Exercise 1: Coverage Evaluation

Given this synthesis report fragment, evaluate its coverage (0-1) and identify critical gaps:

About XYZ company, we found the following:
- Founded in 2020, headquartered in Beijing
- Main product is a SaaS platform (specific features not found)
- Funding: reportedly completed Series A, amount not disclosed
- Team: founder background unknown
- Competitors: multiple similar companies in market, but no direct comparison data found

Exercise 2: Guardrail Design

If you were to design stricter coverage guardrails, what rules would you add? Consider:

Relationship between report length and claimed coverage
Relationship between citation count and information credibility
How to handle "couldn't find info" vs "info doesn't exist"

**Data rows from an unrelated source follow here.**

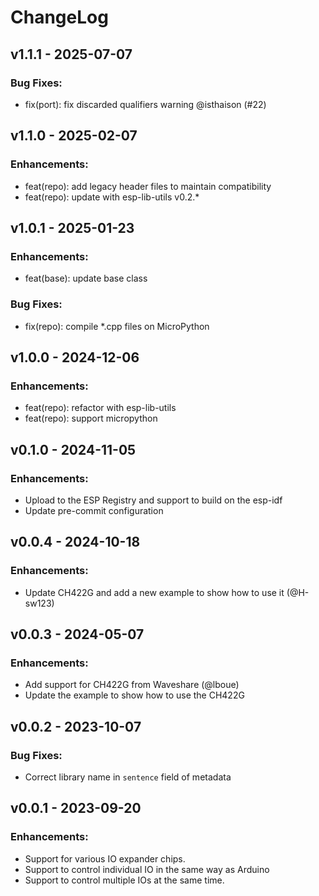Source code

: # ChangeLog

## v1.1.1 - 2025-07-07

### Bug Fixes:

* fix(port): fix discarded qualifiers warning @isthaison (#22)

## v1.1.0 - 2025-02-07

### Enhancements:

* feat(repo): add legacy header files to maintain compatibility
* feat(repo): update with esp-lib-utils v0.2.*

## v1.0.1 - 2025-01-23

### Enhancements:

* feat(base): update base class

### Bug Fixes:

* fix(repo): compile *.cpp files on MicroPython

## v1.0.0 - 2024-12-06

### Enhancements:

* feat(repo): refactor with esp-lib-utils
* feat(repo): support micropython

## v0.1.0 - 2024-11-05

### Enhancements:

* Upload to the ESP Registry and support to build on the esp-idf
* Update pre-commit configuration

## v0.0.4 - 2024-10-18

### Enhancements:

* Update CH422G and add a new example to show how to use it (@H-sw123)

## v0.0.3 - 2024-05-07

### Enhancements:

* Add support for CH422G from Waveshare (@lboue)
* Update the example to show how to use the CH422G

## v0.0.2 - 2023-10-07

### Bug Fixes:

* Correct library name in `sentence` field of metadata

## v0.0.1 - 2023-09-20

### Enhancements:

* Support for various IO expander chips.
* Support to control individual IO in the same way as Arduino
* Support to control multiple IOs at the same time.
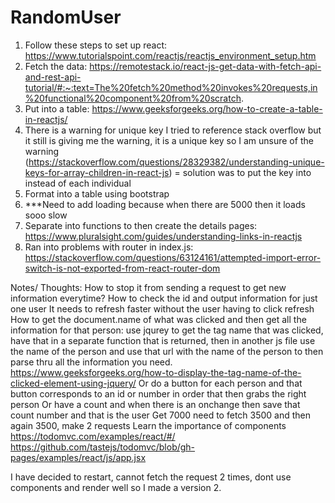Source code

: # RandomUser


1. Follow these steps to set up react: https://www.tutorialspoint.com/reactjs/reactjs_environment_setup.htm
2. Fetch the data: https://remotestack.io/react-js-get-data-with-fetch-api-and-rest-api-tutorial/#:~:text=The%20fetch%20method%20invokes%20requests,in%20functional%20component%20from%20scratch.
3. Put into a table: https://www.geeksforgeeks.org/how-to-create-a-table-in-reactjs/
4. There is a warning for unique key I tried to reference stack overflow but it still is giving me the warning, it is a unique key so I am unsure of the warning (https://stackoverflow.com/questions/28329382/understanding-unique-keys-for-array-children-in-react-js) = solution was to put the key into <tr> instead of each individual <td>
5. Format into a table using bootstrap
6. ***Need to add loading because when there are 5000 then it loads sooo slow
7. Separate into functions to then create the details pages: https://www.pluralsight.com/guides/understanding-links-in-reactjs
8. Ran into problems with router in index.js: https://stackoverflow.com/questions/63124161/attempted-import-error-switch-is-not-exported-from-react-router-dom
  
Notes/ Thoughts: How to stop it from sending a request to get new information everytime?
How to check the id and output information for just one user
It needs to refresh faster without the user having to click refresh
How to get the document.name of what was clicked and then get all the information for that person: use jqurey to get the tag name that was clicked, have that in a separate function that is returned, then in another js file use the name of the person and use that url with the name of the person to then parse thru all the information you need. https://www.geeksforgeeks.org/how-to-display-the-tag-name-of-the-clicked-element-using-jquery/
Or do a button for each person and that button corresponds to an id or number in order that then grabs the right person
Or have a count and when there is an onchange then save that count number and that is the user
Get 7000 need to fetch 3500 and then again 3500, make 2 requests
Learn the importance of components https://todomvc.com/examples/react/#/
https://github.com/tastejs/todomvc/blob/gh-pages/examples/react/js/app.jsx
  
I have decided to restart, cannot fetch the request 2 times, dont use components and render well so I made a version 2.
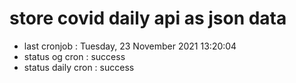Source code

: # store covid daily api as json data

- last cronjob : Tuesday, 23 November 2021 13:20:04
- status og cron : success
- status daily cron : success
      
      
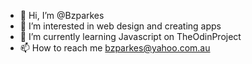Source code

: - 👋 Hi, I’m @Bzparkes
- 👀 I’m interested in web design and creating apps
- 🌱 I’m currently learning Javascript on TheOdinProject
- 📫 How to reach me bzparkes@yahoo.com.au

<!---
Bzparkes/Bzparkes is a ✨ special ✨ repository because its `README.md` (this file) appears on your GitHub profile.
You can click the Preview link to take a look at your changes.
--->
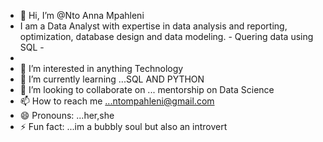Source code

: - 👋 Hi, I’m @Nto Anna Mpahleni
-    I am a Data Analyst with expertise in data analysis and reporting, optimization, database design and data modeling.
    - Quering data using SQL
    - 
- 
- 👀 I’m interested in anything Technology
- 🌱 I’m currently learning ...SQL AND PYTHON
- 💞️ I’m looking to collaborate on ... mentorship on Data Science
- 📫 How to reach me ...ntompahleni@gmail.com
- 😄 Pronouns: ...her,she
- ⚡ Fun fact: ...im a bubbly soul but also an introvert

<!---
NtoAnna/NtoAnna is a ✨ special ✨ repository because its `README.md` (this file) appears on your GitHub profile.
You can click the Preview link to take a look at your changes.
--->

Exercise 3 (Advanced): Multi-language Research

When researching a Japanese company, you may need Japanese sources. Design a solution:

How to identify need for multi-language search?
How to synthesize multi-language results?
How to ensure report language consistency?

Want to Go Deeper?

Systematic Literature Review methodology
Meta-analysis methods
Related chapters: Ch10 Planning pattern, Ch13 Orchestration fundamentals, Ch14 DAG workflows

Part 6 Conclusion

This is the final chapter of Part 6 Advanced Reasoning.

Three patterns covering three types of advanced reasoning needs:

Pattern	Core Question	Use Case
Tree-of-Thoughts	How to choose among multiple paths?	Need to explore multiple solutions
Debate	How to synthesize multiple perspectives?	Controversial topics, need multiple angles
Research Synthesis	How to integrate multi-source information?	Systematic research, due diligence, analysis reports

Starting from Part 7, we enter Production Architecture—Chapter 20 covers three-tier architecture design, seeing how Go/Rust/Python collaborate.